Claus von Bülow (born 11 August 1926 in Copenhagen, Denmark) is a British socialite of German and Danish ancestry. He was accused of the attempted murder of his wife Sunny von Bülow (née Martha Sharp Crawford) by administering an insulin overdose in 1980 but his conviction in the first trial was reversed and he was found not guilty in both his retrials.
Born as Claus Cecil Borberg, von Bülow's father was Danish playwright Svend Borberg. His mother Jonna belonged to the old Danish-German noble family Bülow, originally from Mecklenburg. He was the maternal grandson of Fritz Bülow, Minister of Justice from 1910–13 and President of the first Chamber of the Danish Parliament in 1920–22.
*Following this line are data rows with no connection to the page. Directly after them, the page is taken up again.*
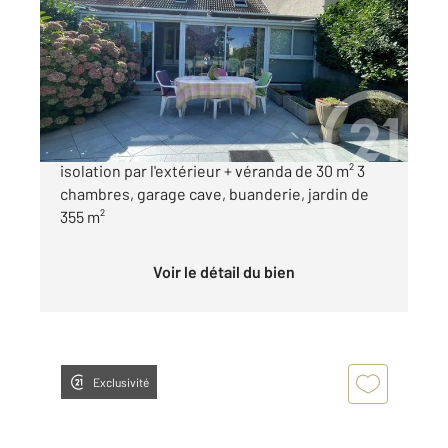
106 m
, 6 pièces
Ref : 3538
Maison à vendre
249 000 €
Davézieux Villa mitoyenne en duplex de 106 m²
isolation par l'extérieur + véranda de 30 m² 3
chambres, garage cave, buanderie, jardin de
355 m²
Voir le détail du bien
Exclusivité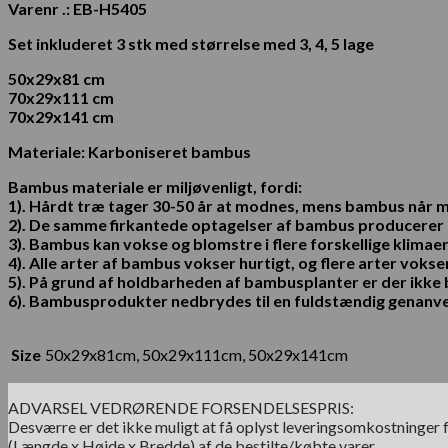
Varenr .: EB-H5405
Set inkluderet 3 stk med størrelse med 3, 4, 5 lage
50x29x81 cm
70x29x111 cm
70x29x141 cm
Materiale: Karboniseret bambus
Bambus materiale er miljøvenligt, fordi:
1). Hårdt træ tager 30-50 år at modnes, mens bambus når 
2). De samme firkantede optagelser af bambus producerer 
3). Bambus kan vokse og blomstre i flere forskellige klimaer
4). Alle arter af bambus vokser hurtigt, og flere arter vokser
5). På grund af holdbarheden af ​​bambusplanter er der ikk
6). Bambusprodukter nedbrydes til en fuldstændig genanve
Size
50x29x81cm, 50x29x111cm, 50x29x141cm
ADVARSEL VEDRØRENDE FORSENDELSESPRIS:
Desværre er det ikke muligt at få oplyst leveringsomkostninger f
(Længde x Højde x Bredde) af de bestilte/købte varer.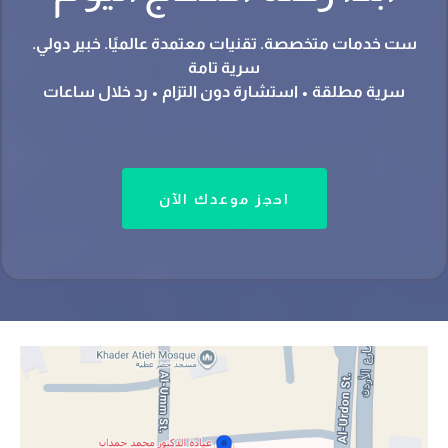
ست خدمات متخصصة. تقنيات معتمدة عالميًا. خبير دولي.
سرية تامة
سرية مطلقة • استشارة دون التزام • رد خلال ساعات
احجز موعدك الآن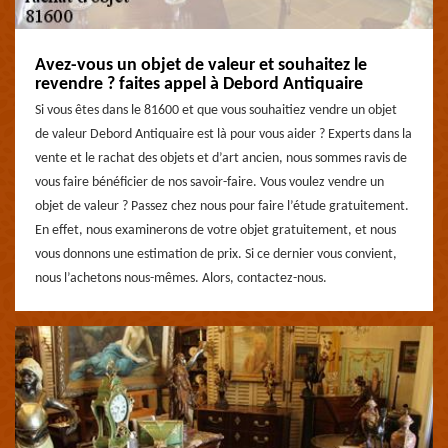
Avez-vous un objet de valeur et souhaitez le
revendre ? faites appel à Debord Antiquaire
Si vous êtes dans le 81600 et que vous souhaitiez vendre un objet
de valeur Debord Antiquaire est là pour vous aider ? Experts dans la
vente et le rachat des objets et d’art ancien, nous sommes ravis de
vous faire bénéficier de nos savoir-faire. Vous voulez vendre un
objet de valeur ? Passez chez nous pour faire l’étude gratuitement.
En effet, nous examinerons de votre objet gratuitement, et nous
vous donnons une estimation de prix. Si ce dernier vous convient,
nous l’achetons nous-mêmes. Alors, contactez-nous.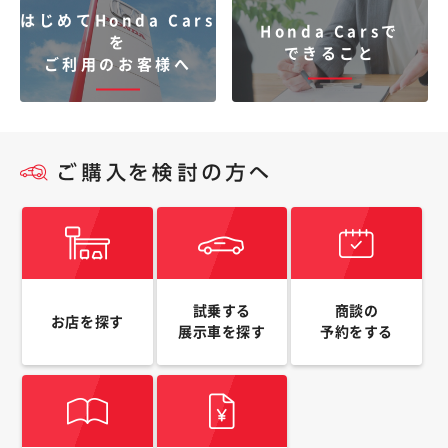
はじめてHonda Cars
Honda Carsで
を
できること
ご利用のお客様へ
試乗する
商談の
お店を探す
展示車を探す
予約をする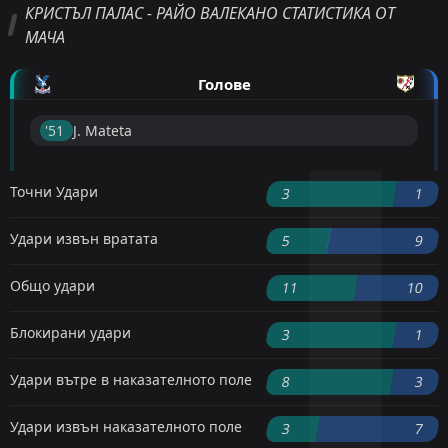
КРИСТЪЛ ПАЛАС - РАЙО ВАЛЕКАНО СТАТИСТИКА ОТ
МАЧА
Голове
'51 ︎
J. Mateta
Точни Удари
3
1
Удари извън вратата
5
9
Общо удари
11
10
Блокирани удари
3
1
Удари вътре в наказателното поле
8
3
Удари извън наказателното поле
3
7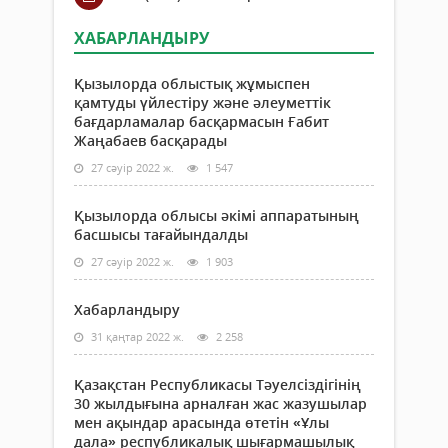
ХАБАРЛАНДЫРУ
Қызылорда облыстық жұмыспен
қамтуды үйлестіру және әлеуметтік
бағдарламалар басқармасын Ғабит
Жаңабаев басқарады
27 сәуір 2022 ж.
1 547
Қызылорда облысы әкімі аппаратының
басшысы тағайындалды
27 сәуір 2022 ж.
1 903
Хабарландыру
31 қаңтар 2022 ж.
2 258
Қазақстан Республикасы Тәуелсіздігінің
30 жылдығына арналған жас жазушылар
мен ақындар арасында өтетін «Ұлы
дала» республикалық шығармашылық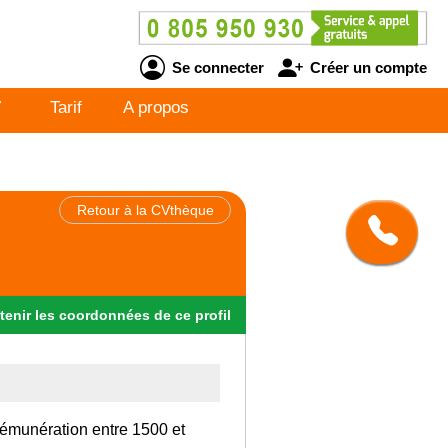
Se connecter
Créer un compte
V
Tarif
A propos
Retour à la CVthèque
tenir
les
coordonnées
de ce profil
rémunération entre 1500 et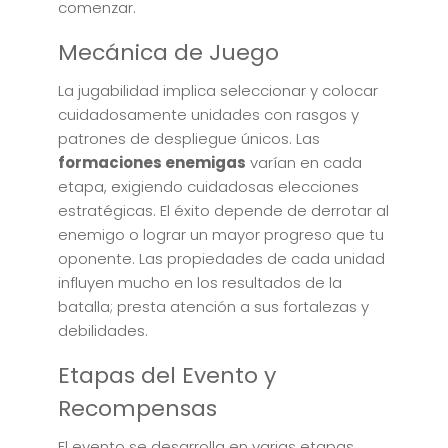
comenzar.
Mecánica de Juego
La jugabilidad implica seleccionar y colocar
cuidadosamente unidades con rasgos y
patrones de despliegue únicos. Las
formaciones enemigas
varían en cada
etapa, exigiendo cuidadosas elecciones
estratégicas. El éxito depende de derrotar al
enemigo o lograr un mayor progreso que tu
oponente. Las propiedades de cada unidad
influyen mucho en los resultados de la
batalla; presta atención a sus fortalezas y
debilidades.
Etapas del Evento y
Recompensas
El evento se desarrolla en varias etapas,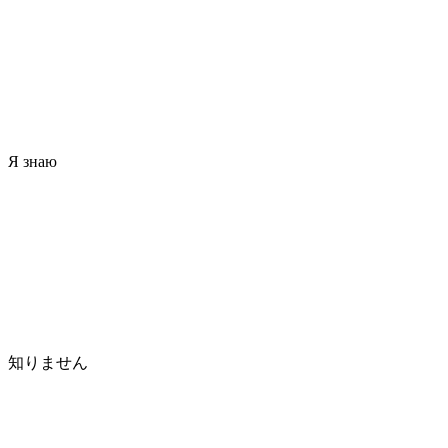
Я знаю
知りません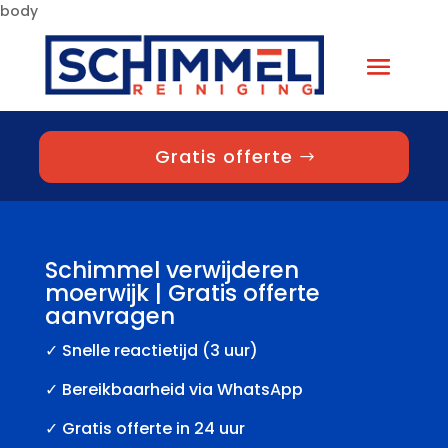
body
Gratis offerte
Schimmel verwijderen
moerwijk | Gratis offerte
aanvragen
✓
Snelle reactietijd (3 uur)
✓ Bereikbaarheid via WhatsApp
✓ Gratis offerte in 24 uur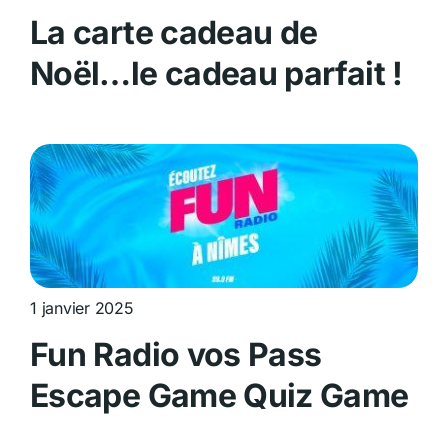
La carte cadeau de
Noël…le cadeau parfait !
1 janvier 2025
Fun Radio vos Pass
Escape Game Quiz Game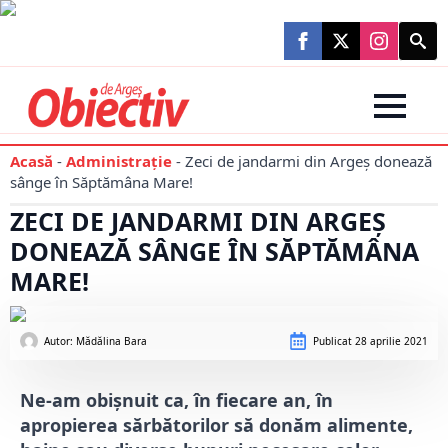
Searc
for:
Acasă
-
Administraţie
-
Zeci de jandarmi din Argeș donează
sânge în Săptămâna Mare!
ZECI DE JANDARMI DIN ARGEȘ
DONEAZĂ SÂNGE ÎN SĂPTĂMÂNA
MARE!
Autor: 
Mădălina Bara
Publicat
28 aprilie 2021
Ne-am obișnuit ca, în fiecare an, în
apropierea sărbătorilor să donăm alimente,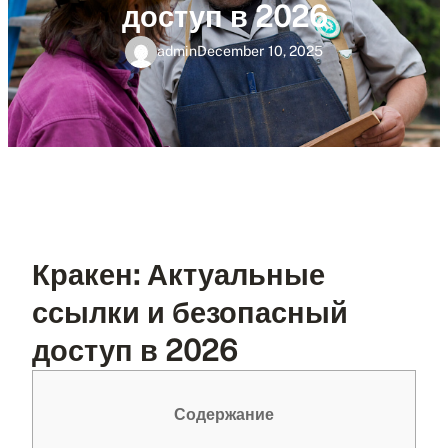
доступ в 2026
admin
December 10, 2025
Кракен: Актуальные
ссылки и безопасный
доступ в 2026
Содержание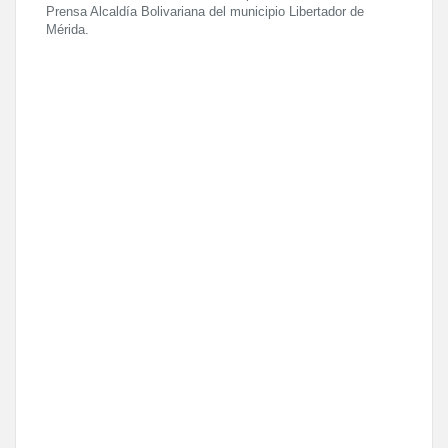
Prensa Alcaldía Bolivariana del municipio Libertador de
Mérida.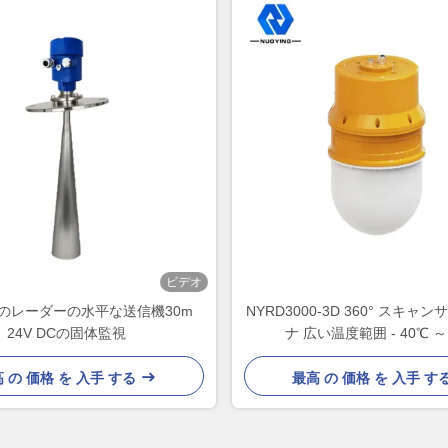
ビデオ
3Wのレーダーの水平な送信機30m
NYRD3000-3D 360° スキャ
24V DCの固体監視
ナ 広い温度範囲 - 40℃ ～
 の 価格 を 入手 する
最高 の 価格 を 入手 す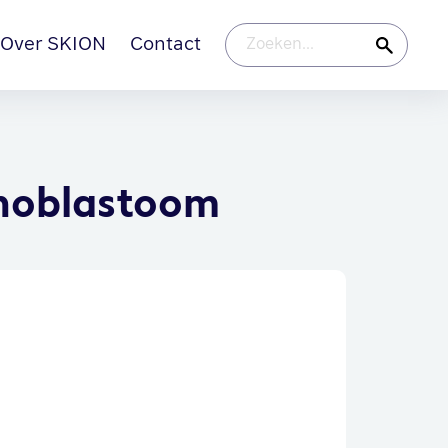
Over SKION
Contact
inoblastoom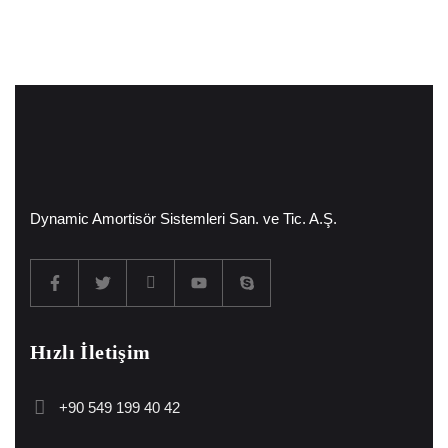
Dynamic Amortisör Sistemleri San. ve Tic. A.Ş.
Hızlı İletişim
+90 549 199 40 42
Von Bülow graduated from Trinity College, Cambridge, and worked as personal assistant to J. Paul Getty after having practiced law in London in the 1950s. Getty wrote that von Bülow showed "remarkable forbearance and good nature" as Getty's occasional whipping boy. Von Bülow remained with Getty until 1968. On June 6, 1966, von Bülow married Sunny, the American ex-wife of Prince Alfred of Auersperg. Sunny had a son and a daughter from her first marriage, and she and von Bülow had a daughter, Cosima Iona von Bülow, in 1967.